What films do you love and would watch again and again?
Gone with the Wind, The Sound of Music, The Best Years of Our Lives, and a hodgepodge of dramas and romances from the 1940s and 1950s.
How would you describe yourself as a kid, teen, young adult?
I was an angry, driven, ambitious, greedy, self-centered rebel. And then I met the Lord Jesus Christ.
What a-ha moment has shaped your life and writing?
Whispering to my dying mother, “I’ll see you there,” and not having a clue what that meant. It kicked off my quest for truth. My findings, described in Heaven Without Her, changed everything.

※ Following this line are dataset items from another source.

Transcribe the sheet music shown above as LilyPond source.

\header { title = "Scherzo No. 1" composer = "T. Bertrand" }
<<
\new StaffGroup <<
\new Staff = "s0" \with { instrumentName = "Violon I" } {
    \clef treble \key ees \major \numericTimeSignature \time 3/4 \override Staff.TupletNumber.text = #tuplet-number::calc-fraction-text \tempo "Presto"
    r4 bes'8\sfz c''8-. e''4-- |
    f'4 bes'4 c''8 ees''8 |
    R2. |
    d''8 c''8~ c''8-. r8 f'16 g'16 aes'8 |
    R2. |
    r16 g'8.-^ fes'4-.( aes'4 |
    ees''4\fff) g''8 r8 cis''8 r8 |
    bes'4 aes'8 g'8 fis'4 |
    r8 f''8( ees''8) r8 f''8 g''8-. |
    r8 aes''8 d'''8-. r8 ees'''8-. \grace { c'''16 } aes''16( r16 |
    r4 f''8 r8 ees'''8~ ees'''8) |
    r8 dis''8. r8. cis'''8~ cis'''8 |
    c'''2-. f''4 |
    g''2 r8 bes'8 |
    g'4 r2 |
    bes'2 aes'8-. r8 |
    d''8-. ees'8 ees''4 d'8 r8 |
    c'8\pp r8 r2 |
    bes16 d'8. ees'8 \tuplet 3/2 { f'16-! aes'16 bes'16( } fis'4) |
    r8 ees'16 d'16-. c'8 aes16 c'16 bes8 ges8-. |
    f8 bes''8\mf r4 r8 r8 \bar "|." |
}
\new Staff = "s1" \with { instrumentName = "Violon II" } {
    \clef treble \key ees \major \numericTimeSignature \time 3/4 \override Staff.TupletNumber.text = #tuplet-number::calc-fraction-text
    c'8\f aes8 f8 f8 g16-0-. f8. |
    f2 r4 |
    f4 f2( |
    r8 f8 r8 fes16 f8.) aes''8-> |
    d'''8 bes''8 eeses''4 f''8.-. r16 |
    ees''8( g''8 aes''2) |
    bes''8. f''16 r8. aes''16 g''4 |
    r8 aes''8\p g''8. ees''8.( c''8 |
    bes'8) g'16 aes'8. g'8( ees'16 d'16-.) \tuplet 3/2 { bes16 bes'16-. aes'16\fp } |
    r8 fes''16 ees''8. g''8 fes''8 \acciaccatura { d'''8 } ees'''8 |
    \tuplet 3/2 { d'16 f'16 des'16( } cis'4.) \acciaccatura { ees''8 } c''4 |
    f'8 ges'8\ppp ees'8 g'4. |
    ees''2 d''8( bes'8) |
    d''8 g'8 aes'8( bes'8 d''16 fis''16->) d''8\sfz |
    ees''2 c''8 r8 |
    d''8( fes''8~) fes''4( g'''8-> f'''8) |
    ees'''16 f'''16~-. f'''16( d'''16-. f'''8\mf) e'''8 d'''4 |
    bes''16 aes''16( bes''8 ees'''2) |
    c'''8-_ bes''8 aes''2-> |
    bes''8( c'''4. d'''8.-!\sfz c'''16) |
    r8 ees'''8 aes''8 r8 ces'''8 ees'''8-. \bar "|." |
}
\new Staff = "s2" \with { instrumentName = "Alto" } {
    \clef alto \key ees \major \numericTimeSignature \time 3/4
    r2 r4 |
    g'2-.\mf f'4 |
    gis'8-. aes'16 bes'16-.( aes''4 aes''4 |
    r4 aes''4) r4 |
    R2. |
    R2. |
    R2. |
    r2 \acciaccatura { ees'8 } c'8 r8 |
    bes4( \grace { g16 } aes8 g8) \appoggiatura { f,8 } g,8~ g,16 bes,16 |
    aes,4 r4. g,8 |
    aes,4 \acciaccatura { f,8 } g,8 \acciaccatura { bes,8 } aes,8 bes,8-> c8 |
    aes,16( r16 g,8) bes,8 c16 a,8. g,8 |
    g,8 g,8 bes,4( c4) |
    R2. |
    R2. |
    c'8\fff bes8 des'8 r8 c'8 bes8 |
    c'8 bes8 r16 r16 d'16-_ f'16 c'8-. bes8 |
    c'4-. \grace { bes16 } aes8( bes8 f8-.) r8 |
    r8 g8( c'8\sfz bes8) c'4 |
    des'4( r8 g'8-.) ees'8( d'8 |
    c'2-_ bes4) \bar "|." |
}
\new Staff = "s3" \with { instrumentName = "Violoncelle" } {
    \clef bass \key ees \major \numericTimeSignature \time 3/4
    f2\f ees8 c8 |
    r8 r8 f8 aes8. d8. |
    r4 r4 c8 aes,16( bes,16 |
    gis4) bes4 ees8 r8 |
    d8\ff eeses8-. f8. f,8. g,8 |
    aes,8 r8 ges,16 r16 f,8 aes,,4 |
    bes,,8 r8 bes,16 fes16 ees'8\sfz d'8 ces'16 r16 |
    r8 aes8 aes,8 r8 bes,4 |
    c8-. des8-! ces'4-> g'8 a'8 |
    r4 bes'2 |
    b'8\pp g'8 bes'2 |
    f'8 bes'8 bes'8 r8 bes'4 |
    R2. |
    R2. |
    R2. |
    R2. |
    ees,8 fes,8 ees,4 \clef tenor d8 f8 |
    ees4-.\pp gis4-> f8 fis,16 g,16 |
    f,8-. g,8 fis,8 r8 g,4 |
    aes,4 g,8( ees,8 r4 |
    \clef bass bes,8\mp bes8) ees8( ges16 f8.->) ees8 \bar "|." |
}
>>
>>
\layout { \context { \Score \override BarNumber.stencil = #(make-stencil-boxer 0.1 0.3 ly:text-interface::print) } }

What legacy would you like to leave?
I would like the unbelievers I know to think, “Hmmmm, maybe she wasn’t as stupid as I suspected. Guess I’ll look into this Jesus thing after all.”
How do you want your readers to feel after closing your book?
I’d like them to yearn for their own Sadie Sparrow to befriend and to love; she’s as close as the nearest nursing home.
What deep underlying truth do you want your reader to know?
Absolutely nothing matters beyond your relationship with the Lord. This life is just a blink-of-an-eye prelude to all eternity, and you want to be sure you’ll be spending forever with Him.
--From FH Daily, November 28, 2017. Republished with permission.